PROBLEM DETAILS. Among the lines below, count those containing the word "сайта". Give the number only.

SUPPLIED MATERIAL.
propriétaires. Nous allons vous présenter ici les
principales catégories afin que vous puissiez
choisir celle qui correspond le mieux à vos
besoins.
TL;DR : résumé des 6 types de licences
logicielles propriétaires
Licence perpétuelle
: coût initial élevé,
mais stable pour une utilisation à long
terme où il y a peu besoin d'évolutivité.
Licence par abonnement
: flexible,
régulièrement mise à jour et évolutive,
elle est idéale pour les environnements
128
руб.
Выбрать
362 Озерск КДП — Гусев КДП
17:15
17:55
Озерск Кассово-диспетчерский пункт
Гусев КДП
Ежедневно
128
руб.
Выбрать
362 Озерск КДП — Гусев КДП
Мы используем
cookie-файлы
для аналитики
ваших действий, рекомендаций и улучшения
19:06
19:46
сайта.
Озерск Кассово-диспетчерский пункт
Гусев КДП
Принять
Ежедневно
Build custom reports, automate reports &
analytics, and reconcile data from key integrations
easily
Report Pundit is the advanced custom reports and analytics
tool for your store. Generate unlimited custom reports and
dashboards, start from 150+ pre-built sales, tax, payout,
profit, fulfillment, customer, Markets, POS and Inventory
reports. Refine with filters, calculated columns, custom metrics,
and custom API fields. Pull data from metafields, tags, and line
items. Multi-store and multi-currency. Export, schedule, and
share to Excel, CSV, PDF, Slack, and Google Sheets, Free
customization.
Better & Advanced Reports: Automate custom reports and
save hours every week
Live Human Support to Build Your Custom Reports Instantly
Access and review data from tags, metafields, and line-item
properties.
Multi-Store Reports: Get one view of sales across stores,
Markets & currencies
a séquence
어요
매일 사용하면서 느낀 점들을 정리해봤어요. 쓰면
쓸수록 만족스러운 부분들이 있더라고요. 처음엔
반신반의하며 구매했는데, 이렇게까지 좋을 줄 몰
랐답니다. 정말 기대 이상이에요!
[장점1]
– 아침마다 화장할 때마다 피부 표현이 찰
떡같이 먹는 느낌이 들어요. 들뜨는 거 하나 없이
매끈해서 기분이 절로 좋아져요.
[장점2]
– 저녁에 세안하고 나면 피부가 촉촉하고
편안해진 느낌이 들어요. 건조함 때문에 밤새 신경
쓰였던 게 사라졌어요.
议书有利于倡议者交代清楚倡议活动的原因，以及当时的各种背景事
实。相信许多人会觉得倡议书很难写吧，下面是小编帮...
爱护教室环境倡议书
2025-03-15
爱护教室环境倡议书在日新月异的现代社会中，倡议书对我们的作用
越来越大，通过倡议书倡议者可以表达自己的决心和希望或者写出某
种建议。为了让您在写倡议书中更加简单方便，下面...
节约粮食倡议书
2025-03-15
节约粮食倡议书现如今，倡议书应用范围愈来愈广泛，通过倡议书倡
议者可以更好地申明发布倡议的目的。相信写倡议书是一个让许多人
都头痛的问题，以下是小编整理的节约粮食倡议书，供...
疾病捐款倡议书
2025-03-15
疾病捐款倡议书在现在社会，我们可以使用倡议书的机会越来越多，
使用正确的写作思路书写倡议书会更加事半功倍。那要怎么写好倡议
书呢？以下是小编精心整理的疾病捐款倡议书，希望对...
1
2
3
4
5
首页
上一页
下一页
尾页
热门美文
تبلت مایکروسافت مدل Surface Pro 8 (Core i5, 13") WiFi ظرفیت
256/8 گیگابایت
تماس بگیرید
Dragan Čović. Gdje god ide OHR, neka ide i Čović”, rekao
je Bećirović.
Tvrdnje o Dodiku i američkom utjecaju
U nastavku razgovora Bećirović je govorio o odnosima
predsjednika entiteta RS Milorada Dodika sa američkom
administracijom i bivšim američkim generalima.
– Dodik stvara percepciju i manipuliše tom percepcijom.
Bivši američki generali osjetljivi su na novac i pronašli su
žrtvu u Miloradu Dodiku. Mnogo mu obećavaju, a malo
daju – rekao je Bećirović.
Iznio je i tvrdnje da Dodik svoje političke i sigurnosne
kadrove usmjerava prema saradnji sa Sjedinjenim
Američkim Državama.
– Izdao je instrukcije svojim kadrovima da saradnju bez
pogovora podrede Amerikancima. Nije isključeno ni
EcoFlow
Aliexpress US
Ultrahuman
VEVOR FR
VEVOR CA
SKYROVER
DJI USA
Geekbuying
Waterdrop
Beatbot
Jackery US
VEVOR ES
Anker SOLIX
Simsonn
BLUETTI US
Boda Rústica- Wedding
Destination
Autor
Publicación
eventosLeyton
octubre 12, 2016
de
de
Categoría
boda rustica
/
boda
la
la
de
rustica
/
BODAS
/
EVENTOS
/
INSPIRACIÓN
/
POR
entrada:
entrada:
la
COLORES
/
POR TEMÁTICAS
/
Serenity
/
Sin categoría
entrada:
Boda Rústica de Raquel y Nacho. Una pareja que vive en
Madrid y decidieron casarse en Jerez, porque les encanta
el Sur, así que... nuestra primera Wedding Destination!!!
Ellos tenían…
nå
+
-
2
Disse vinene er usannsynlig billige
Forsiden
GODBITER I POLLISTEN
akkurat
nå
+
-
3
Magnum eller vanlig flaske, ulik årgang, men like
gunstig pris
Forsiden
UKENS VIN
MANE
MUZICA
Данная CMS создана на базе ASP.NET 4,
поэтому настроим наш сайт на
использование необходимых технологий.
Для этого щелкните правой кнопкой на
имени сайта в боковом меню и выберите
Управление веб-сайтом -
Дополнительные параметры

WRITTEN REPLY. 2